▸ **WORK TASK**
Show each line from the records below in which the word "lines" occurs.

▸ **DATASET CONTENT**
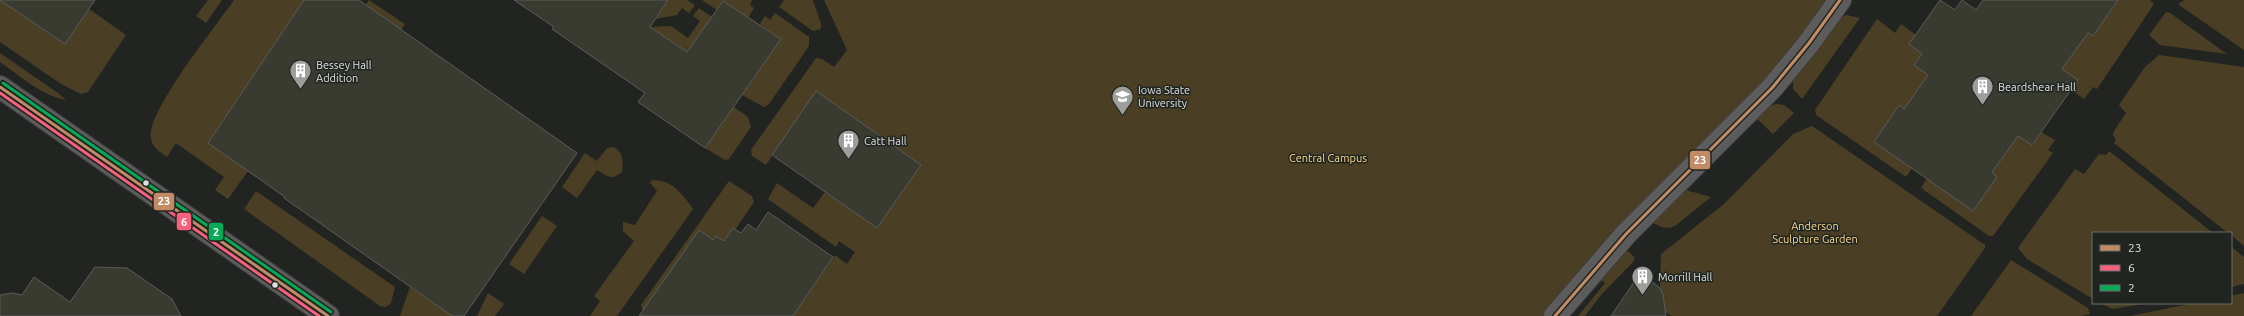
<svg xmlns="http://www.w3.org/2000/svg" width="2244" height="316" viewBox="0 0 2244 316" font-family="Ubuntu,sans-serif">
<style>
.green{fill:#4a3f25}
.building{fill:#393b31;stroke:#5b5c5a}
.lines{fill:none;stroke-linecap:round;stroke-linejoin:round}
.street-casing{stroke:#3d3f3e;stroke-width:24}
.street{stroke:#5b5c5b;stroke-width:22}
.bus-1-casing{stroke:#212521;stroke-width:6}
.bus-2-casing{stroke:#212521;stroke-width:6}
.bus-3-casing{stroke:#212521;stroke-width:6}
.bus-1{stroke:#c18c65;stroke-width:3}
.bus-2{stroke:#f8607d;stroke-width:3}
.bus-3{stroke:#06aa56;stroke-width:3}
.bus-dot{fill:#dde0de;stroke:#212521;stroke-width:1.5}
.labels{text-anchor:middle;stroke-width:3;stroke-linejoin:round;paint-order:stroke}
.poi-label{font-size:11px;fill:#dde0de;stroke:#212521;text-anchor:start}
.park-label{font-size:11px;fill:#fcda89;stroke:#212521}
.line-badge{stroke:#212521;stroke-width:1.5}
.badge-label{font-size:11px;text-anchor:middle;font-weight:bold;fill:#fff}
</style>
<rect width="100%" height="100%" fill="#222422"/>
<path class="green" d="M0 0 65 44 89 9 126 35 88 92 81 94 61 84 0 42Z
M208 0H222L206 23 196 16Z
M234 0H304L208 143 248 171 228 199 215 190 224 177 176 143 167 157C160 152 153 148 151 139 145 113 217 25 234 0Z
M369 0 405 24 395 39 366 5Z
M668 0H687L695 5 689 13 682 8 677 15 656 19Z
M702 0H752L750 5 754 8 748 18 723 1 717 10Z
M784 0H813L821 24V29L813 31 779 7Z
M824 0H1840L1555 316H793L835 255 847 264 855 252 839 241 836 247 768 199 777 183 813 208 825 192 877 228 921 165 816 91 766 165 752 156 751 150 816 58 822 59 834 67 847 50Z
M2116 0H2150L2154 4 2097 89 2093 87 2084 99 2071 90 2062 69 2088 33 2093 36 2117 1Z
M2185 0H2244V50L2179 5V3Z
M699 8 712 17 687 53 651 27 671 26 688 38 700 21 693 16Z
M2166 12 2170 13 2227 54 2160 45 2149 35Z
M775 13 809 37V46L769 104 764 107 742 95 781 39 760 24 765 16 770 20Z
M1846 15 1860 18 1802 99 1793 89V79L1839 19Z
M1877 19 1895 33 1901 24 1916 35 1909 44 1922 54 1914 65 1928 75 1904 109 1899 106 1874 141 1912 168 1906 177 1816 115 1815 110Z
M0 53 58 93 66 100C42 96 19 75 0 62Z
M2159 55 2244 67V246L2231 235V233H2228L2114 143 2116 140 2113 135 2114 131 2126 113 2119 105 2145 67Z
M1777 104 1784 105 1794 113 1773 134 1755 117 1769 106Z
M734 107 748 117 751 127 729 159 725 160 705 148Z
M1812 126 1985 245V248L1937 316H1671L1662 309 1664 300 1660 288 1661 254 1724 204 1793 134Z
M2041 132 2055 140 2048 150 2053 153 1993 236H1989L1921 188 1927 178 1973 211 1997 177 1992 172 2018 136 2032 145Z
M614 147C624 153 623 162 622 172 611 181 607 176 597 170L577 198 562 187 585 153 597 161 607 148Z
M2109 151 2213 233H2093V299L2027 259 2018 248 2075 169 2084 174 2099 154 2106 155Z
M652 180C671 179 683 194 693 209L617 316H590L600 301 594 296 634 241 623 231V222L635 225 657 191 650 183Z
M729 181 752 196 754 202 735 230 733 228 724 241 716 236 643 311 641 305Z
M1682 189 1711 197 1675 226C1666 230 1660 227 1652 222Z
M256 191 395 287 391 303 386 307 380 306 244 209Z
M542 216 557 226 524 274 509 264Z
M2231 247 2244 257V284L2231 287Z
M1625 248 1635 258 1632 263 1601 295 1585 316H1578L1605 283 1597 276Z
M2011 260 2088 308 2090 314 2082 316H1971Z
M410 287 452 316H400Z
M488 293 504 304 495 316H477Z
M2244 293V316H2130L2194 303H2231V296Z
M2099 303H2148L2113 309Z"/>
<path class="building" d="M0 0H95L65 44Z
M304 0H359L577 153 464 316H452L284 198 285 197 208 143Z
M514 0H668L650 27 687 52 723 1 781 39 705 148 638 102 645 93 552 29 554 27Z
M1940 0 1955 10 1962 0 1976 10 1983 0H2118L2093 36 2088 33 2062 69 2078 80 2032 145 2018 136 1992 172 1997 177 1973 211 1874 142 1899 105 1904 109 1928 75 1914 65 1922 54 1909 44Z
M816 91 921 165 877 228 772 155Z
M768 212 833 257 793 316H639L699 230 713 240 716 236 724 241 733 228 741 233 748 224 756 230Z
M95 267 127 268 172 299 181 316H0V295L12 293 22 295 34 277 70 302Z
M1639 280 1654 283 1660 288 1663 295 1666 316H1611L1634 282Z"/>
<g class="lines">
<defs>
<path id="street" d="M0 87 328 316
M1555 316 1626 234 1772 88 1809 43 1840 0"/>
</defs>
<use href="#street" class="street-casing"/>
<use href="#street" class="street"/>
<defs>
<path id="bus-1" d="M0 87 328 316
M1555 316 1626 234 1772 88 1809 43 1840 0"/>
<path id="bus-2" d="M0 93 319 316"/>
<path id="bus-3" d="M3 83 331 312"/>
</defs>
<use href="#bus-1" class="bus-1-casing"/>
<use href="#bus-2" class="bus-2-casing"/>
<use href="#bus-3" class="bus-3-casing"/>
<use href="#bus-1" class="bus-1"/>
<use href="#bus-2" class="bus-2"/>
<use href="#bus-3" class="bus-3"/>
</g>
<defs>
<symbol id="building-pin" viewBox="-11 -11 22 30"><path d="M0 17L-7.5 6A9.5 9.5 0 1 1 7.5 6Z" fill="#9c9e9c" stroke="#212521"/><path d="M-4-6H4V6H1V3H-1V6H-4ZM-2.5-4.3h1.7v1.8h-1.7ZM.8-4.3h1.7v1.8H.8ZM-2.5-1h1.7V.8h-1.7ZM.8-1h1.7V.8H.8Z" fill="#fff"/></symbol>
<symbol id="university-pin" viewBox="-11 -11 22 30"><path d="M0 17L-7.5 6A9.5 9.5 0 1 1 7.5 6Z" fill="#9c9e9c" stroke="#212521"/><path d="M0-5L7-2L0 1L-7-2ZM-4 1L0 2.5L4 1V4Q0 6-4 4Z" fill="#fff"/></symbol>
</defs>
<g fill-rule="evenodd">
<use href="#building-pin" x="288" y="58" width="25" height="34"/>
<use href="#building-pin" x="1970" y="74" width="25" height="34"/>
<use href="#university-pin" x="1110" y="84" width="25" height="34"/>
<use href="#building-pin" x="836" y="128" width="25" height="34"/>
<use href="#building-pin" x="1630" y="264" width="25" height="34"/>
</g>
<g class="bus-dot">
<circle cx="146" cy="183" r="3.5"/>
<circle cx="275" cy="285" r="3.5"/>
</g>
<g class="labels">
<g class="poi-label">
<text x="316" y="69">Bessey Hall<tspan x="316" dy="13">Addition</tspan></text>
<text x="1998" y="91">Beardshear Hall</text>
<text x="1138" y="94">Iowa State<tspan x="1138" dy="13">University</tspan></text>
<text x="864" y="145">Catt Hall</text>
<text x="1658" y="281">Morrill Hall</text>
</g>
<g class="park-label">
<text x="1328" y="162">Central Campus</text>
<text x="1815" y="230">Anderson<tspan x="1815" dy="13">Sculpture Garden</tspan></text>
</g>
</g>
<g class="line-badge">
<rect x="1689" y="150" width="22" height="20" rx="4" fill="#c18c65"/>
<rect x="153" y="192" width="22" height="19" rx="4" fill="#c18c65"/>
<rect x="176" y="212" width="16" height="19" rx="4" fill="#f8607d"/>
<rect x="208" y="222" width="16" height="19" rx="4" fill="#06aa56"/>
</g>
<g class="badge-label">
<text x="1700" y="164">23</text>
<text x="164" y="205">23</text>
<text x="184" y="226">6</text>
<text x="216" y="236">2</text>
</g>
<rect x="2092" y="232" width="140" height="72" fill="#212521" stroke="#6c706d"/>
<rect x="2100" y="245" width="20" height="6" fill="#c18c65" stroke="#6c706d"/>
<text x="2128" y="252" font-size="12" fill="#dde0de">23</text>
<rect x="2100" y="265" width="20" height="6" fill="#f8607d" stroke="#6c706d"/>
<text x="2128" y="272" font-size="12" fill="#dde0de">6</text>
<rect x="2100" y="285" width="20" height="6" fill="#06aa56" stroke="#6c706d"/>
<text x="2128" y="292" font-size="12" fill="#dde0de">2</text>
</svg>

▸ **THE ANSWER**
.lines{fill:none;stroke-linecap:round;stroke-linejoin:round}
<g class="lines">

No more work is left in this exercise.